Assistance to Central Grids
A community microgrid can also mitigate energy losses in larger central grids. When connected to larger power networks, they can supply power if the main system fails. While they can’t sustain the entire system given their smaller size, they can support critical infrastructure, facilitating faster recoveries.
Microgrids proved their usefulness in situations like this in 2013, when severe weather knocked out a power line outside San Diego. A microgrid in town powered a gas station, library and retirement community until the San Diego Gas & Electric Co. could restore power. Without this assistance, the outage could have had far more severe consequences.
Microgrids could power critical energy facilities in other areas, making it easier for workers to restore the central grid. As a result, outages won’t last as long, minimizing energy losses.
More Efficient Energy Production
A more indirect way in which community microgrids reduce losses is by enabling more efficient electricity generation. More than 60% of electricity globally comes from fossil fuels, which release considerable amounts of heat during production. It typically dissipates into the atmosphere, becoming lost energy, but microgrids can use it.
Since end-users are closer to energy production sources in a microgrid, they can more feasibly take advantage of this heat. For example, communities could place water tanks nearby to use this radiating energy to provide heating. Alternatively, nearby buildings could construct large windows or thermal chimneys for natural ventilation.
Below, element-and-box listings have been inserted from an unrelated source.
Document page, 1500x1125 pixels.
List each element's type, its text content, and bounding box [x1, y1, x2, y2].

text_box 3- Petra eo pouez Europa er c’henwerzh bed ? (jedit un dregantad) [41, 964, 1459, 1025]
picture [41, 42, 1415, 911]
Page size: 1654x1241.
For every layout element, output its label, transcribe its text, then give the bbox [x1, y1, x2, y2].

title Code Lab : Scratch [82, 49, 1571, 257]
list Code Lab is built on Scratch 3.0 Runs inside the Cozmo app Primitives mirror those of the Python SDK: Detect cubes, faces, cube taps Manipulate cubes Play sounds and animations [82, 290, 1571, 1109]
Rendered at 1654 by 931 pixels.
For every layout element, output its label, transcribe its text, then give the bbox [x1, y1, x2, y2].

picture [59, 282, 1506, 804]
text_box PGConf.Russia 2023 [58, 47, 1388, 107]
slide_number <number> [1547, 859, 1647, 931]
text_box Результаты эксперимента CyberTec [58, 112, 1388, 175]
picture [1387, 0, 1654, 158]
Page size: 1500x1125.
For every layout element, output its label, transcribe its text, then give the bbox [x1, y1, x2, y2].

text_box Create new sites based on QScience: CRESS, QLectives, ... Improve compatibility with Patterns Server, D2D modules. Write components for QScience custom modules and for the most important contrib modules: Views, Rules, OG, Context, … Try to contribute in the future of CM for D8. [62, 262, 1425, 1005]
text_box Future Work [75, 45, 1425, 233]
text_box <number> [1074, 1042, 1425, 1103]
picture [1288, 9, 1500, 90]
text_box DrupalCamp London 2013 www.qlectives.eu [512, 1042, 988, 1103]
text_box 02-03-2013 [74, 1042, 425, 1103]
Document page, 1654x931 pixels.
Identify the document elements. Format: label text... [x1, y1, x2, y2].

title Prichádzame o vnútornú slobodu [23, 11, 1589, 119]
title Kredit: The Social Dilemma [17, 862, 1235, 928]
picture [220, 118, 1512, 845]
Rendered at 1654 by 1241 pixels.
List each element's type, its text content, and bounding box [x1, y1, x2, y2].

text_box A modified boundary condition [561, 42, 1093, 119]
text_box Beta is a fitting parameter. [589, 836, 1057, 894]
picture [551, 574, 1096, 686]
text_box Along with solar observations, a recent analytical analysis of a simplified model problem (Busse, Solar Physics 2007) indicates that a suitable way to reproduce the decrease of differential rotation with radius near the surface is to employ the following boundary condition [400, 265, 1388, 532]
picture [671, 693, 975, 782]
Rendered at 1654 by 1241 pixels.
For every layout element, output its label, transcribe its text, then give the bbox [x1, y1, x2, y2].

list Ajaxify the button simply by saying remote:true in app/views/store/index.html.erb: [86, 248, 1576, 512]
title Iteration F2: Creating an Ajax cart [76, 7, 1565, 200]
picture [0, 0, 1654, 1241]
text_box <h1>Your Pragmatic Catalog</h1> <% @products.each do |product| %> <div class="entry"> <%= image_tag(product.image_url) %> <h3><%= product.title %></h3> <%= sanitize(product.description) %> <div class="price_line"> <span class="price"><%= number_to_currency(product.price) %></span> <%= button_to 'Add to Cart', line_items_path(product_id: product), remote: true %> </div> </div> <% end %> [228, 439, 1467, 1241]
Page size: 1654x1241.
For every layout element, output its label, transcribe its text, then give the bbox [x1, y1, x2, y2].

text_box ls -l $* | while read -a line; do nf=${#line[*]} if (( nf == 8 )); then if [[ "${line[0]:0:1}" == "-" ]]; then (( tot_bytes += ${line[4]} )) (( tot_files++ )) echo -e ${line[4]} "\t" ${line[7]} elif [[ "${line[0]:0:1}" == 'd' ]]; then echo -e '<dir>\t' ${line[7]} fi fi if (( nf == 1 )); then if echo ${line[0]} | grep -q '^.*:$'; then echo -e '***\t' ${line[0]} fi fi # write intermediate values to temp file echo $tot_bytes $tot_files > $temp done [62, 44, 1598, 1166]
Nearby facilities become far more energy-efficient when they capture this passive energy. They also prevent losses by using heat that a larger grid would have wasted.
Community Microgrids Improve Energy Resilience
Community microgrids often appear in discussions about improving sustainability or independence from central infrastructure. Their benefits go beyond that, though. Communities can significantly reduce energy losses by shifting to microgrids, becoming more resilient.
With fewer losses, businesses will see greater savings, and residents will enjoy more consistent energy delivery. Outages will be less common and impactful. As the world relies more heavily on electric infrastructure, these benefits become increasingly difficult to ignore.